▶ EXERCISE 1
In two sentences, what does the essay on the Dead Internet Theory say?

▶ TEXT EXCERPT
----------------------------------------
We had an assignment once to write about something we wished would happen before we die. Most everyone around me chose something cute like “win the lottery” or “travel the world” or some such thing. Mine was a bit more off-key. I wanted to see at least one conspiracy theory turn out to be true before the end. I wanted Paul McCartney, on his deathbed, to admit he’s really Billy Shears, and had been pretending to be Paul ever since the original died in a car crash back in ’66. I wanted Buzz Aldrin to admit the moon landing was filmed by Stanley Kubrick at an Air Force Base in Arizona. More than any of those, I really wanted the government to admit that Polybius was part of the MK-Ultra mind control experiments that were never truly closed down.

Finally, at last, I’m pretty sure I got my wish. Back in 2016, people in the darker corners of the web started whispering about something called the Dead Internet Theory. The claim? Most of what you see online in terms of posts, comments, and even arguments with your “friends” wasn’t written by humans at all, but by bots and AI. At the time, Ray Kurzweil was still promising us a utopia where AI would gently guide humanity into immortal robot bodies, and Hollywood kept warning us it would be more Terminator than Star Trek. I wasn’t buying either narrative. My cynical take was that if corporations like Google or Facebook got hold of AI first, they’d turn it into an ad-delivery system where the rich got richer, the poor got eaten alive, and the rest of us became Soylent Green with Wi-Fi. Turns out, even I was too optimistic.
----------------------------------------
▶ ENTRIES SUPPLIED

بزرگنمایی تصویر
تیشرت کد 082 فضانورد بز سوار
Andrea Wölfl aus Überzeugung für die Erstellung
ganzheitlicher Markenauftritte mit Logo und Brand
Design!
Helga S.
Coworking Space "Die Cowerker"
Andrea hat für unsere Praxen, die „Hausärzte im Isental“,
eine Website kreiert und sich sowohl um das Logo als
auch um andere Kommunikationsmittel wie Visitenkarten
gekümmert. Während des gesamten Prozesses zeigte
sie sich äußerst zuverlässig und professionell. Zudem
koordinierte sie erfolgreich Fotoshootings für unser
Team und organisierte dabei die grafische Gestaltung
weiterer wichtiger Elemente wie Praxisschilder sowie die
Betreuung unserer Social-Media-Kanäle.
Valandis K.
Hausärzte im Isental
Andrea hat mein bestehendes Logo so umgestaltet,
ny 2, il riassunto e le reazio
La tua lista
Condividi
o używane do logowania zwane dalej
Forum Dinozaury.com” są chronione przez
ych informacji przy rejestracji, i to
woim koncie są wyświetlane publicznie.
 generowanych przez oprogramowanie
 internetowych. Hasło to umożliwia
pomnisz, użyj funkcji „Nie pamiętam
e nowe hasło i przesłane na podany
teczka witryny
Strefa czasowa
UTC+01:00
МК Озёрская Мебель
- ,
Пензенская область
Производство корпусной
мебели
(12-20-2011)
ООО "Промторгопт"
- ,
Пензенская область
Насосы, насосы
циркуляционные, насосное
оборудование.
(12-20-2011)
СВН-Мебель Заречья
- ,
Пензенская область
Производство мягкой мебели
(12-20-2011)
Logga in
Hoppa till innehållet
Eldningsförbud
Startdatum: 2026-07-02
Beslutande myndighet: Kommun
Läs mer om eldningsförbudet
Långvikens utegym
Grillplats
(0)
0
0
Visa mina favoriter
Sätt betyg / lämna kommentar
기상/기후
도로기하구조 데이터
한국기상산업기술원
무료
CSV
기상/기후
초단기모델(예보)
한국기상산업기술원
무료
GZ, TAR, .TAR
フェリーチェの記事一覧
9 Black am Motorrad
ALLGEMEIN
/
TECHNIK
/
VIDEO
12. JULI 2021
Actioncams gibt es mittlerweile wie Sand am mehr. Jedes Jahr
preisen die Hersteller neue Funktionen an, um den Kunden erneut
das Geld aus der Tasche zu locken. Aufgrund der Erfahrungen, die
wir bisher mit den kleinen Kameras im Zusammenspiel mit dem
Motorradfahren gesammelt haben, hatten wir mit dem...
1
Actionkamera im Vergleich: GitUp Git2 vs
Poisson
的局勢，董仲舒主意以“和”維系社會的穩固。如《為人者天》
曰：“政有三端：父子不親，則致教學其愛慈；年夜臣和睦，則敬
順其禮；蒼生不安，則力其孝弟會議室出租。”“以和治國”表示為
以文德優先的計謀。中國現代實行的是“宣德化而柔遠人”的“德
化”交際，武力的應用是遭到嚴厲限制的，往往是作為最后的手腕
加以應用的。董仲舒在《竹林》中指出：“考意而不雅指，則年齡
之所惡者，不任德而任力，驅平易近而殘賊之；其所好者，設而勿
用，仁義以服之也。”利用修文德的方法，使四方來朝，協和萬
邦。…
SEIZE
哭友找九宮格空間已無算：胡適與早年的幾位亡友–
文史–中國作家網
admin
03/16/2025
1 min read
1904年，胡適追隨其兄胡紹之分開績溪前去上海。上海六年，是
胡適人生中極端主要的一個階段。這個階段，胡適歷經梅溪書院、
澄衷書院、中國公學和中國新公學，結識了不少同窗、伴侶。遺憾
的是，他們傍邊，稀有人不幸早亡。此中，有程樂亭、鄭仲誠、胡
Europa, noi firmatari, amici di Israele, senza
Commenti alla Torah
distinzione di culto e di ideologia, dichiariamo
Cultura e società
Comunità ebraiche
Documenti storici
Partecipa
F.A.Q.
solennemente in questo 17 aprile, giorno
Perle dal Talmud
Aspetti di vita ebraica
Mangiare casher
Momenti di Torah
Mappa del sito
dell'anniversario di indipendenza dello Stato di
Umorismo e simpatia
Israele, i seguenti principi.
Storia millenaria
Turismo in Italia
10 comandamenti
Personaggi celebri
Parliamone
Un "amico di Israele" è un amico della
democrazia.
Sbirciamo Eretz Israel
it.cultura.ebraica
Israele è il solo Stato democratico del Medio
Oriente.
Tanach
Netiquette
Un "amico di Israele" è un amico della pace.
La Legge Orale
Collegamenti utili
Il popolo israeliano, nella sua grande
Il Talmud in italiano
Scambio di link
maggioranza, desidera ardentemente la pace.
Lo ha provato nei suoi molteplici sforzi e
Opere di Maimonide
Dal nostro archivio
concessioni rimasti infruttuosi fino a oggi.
----------------------------------------
▶ EXERCISE 2
Copy the listing word for word from its first line through the line containing "woim koncie są wyświetlane publicznie.", including that line.

▶ ANSWER SECTION 1
Asked in an assignment to name something that should happen before dying, the writer chose seeing at least one conspiracy theory proven true, such as Paul McCartney really being Billy Shears, the moon landing being filmed by Stanley Kubrick, or Polybius being part of MK-Ultra. The writer is now pretty sure that wish came true with the Dead Internet Theory, which began circulating in 2016 and holds that most posts, comments and arguments seen online were written by bots and AI rather than humans.

▶ ANSWER SECTION 2
بزرگنمایی تصویر
تیشرت کد 082 فضانورد بز سوار
Andrea Wölfl aus Überzeugung für die Erstellung
ganzheitlicher Markenauftritte mit Logo und Brand
Design!
Helga S.
Coworking Space "Die Cowerker"
Andrea hat für unsere Praxen, die „Hausärzte im Isental“,
eine Website kreiert und sich sowohl um das Logo als
auch um andere Kommunikationsmittel wie Visitenkarten
gekümmert. Während des gesamten Prozesses zeigte
sie sich äußerst zuverlässig und professionell. Zudem
koordinierte sie erfolgreich Fotoshootings für unser
Team und organisierte dabei die grafische Gestaltung
weiterer wichtiger Elemente wie Praxisschilder sowie die
Betreuung unserer Social-Media-Kanäle.
Valandis K.
Hausärzte im Isental
Andrea hat mein bestehendes Logo so umgestaltet,
ny 2, il riassunto e le reazio
La tua lista
Condividi
o używane do logowania zwane dalej
Forum Dinozaury.com” są chronione przez
ych informacji przy rejestracji, i to
woim koncie są wyświetlane publicznie.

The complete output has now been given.